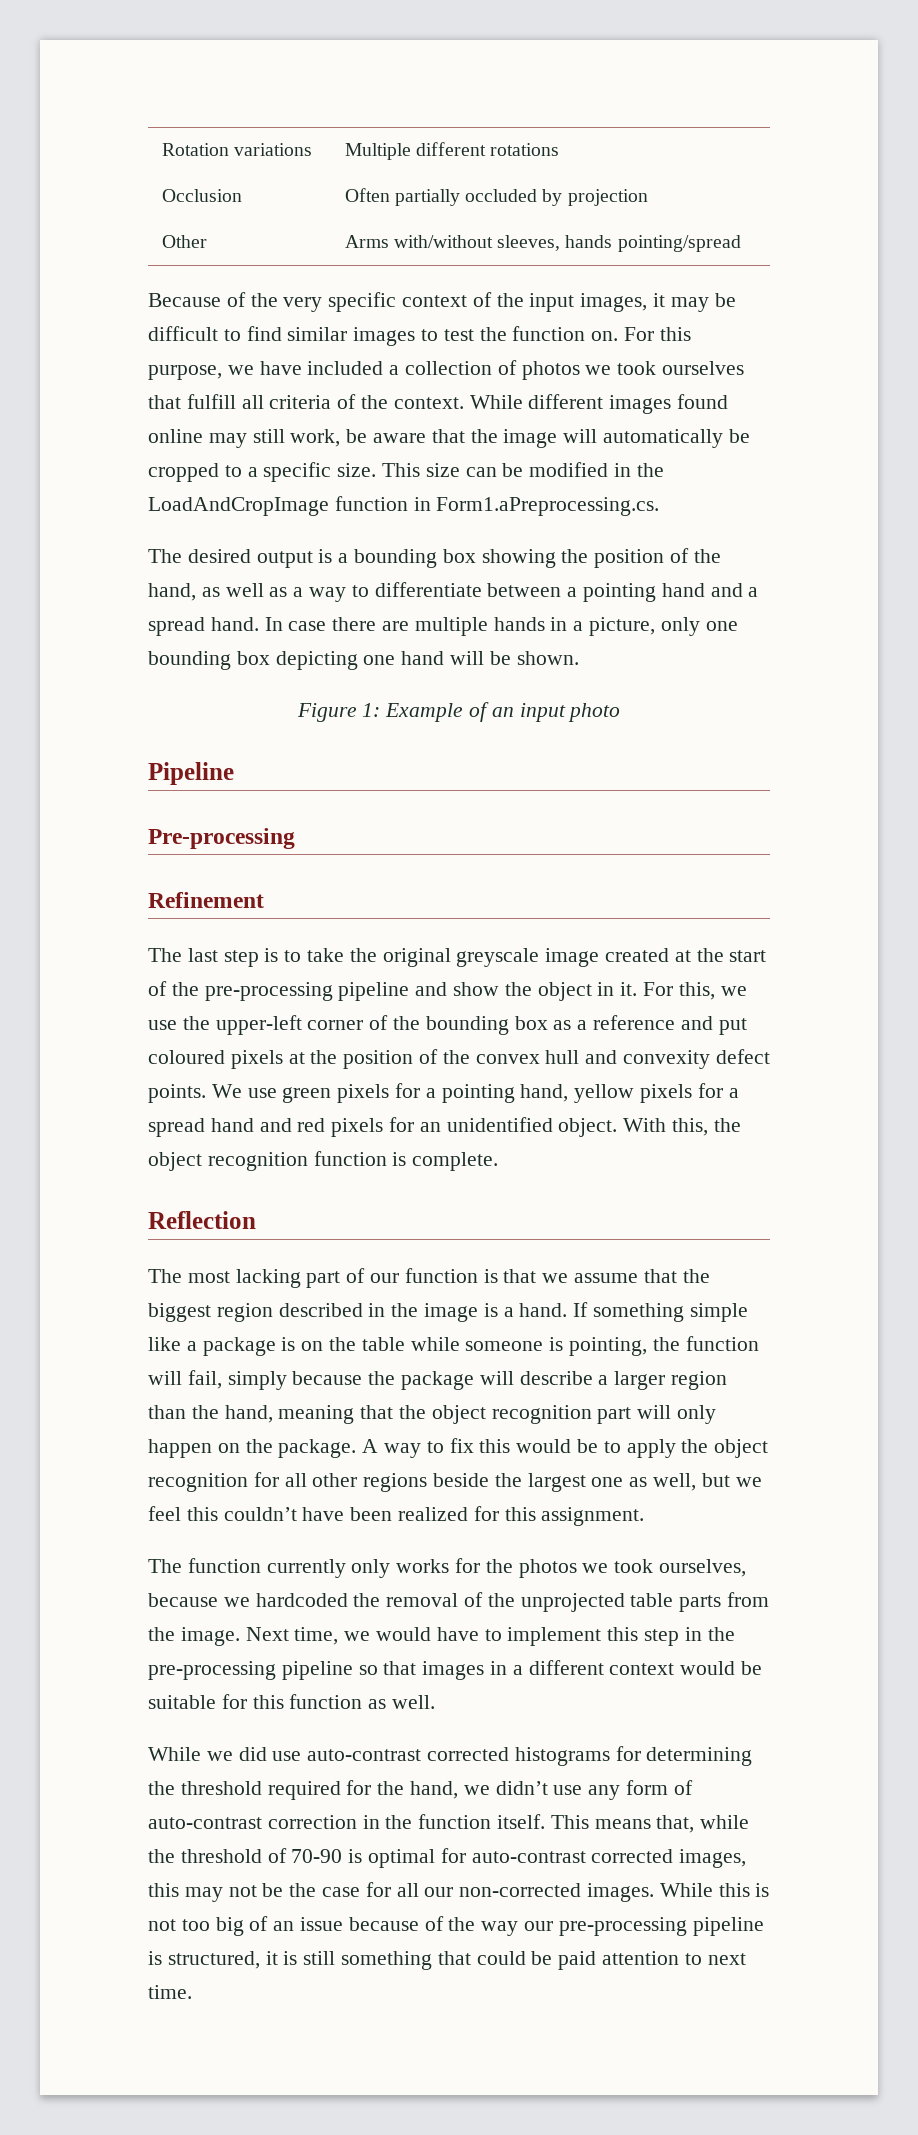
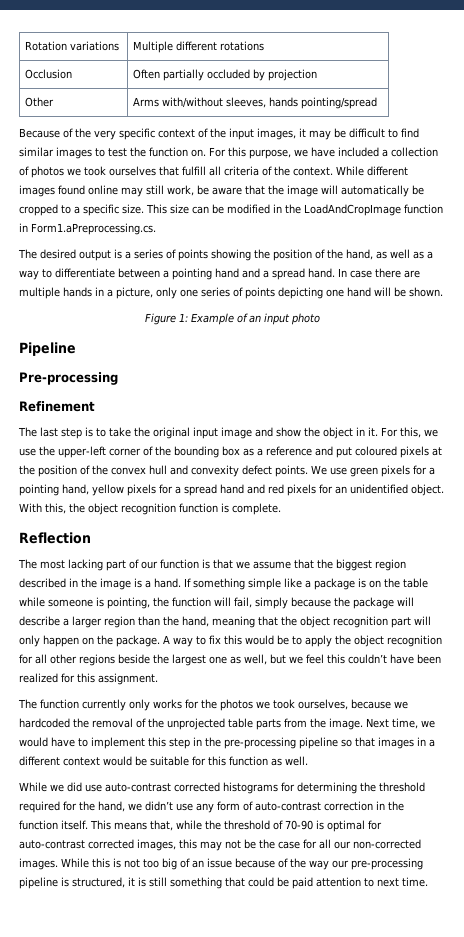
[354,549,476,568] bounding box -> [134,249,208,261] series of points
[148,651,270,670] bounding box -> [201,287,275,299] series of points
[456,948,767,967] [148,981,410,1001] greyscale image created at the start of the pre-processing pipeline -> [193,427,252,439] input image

■ ■ ■ ■ ■ ■ ■

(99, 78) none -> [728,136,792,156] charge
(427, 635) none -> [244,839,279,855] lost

■ ■ ■ ■ ■ ■ ■

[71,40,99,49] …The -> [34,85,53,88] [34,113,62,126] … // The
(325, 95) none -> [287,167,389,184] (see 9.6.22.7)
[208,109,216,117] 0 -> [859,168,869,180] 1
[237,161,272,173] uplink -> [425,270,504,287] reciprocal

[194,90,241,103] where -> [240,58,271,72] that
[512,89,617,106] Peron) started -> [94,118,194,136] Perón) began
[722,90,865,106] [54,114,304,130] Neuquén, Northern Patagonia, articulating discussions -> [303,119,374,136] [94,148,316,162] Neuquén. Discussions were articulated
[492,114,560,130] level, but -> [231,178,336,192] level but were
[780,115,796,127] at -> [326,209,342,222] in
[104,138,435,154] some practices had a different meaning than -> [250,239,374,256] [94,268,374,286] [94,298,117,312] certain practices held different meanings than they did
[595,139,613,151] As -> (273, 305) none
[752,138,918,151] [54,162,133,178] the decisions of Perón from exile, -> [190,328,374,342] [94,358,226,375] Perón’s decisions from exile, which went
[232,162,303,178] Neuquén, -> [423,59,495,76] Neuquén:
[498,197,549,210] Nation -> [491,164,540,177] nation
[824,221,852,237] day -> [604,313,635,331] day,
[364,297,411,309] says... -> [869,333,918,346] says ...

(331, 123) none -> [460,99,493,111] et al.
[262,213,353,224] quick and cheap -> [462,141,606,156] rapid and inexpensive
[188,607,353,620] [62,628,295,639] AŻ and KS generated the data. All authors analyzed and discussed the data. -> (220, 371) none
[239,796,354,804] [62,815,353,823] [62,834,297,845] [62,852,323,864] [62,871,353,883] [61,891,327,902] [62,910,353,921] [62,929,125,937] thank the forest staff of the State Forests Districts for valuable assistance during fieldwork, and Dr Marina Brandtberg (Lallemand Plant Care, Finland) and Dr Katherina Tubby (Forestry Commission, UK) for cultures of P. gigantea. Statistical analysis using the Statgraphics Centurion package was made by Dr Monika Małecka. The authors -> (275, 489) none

■ ■ ■ ■ ■ ■ ■

# WHAT YOU HAVE TO DO
Working from the data above, extract solely the lines from the one containing "[722,90,865,106] [54,114,304,130] Neuquén, Northern" through the one containing "[595,139,613,151] As -> (273, 305) none", exactly as they appear, both included.

# TASK SOLUTION
[722,90,865,106] [54,114,304,130] Neuquén, Northern Patagonia, articulating discussions -> [303,119,374,136] [94,148,316,162] Neuquén. Discussions were articulated
[492,114,560,130] level, but -> [231,178,336,192] level but were
[780,115,796,127] at -> [326,209,342,222] in
[104,138,435,154] some practices had a different meaning than -> [250,239,374,256] [94,268,374,286] [94,298,117,312] certain practices held different meanings than they did
[595,139,613,151] As -> (273, 305) none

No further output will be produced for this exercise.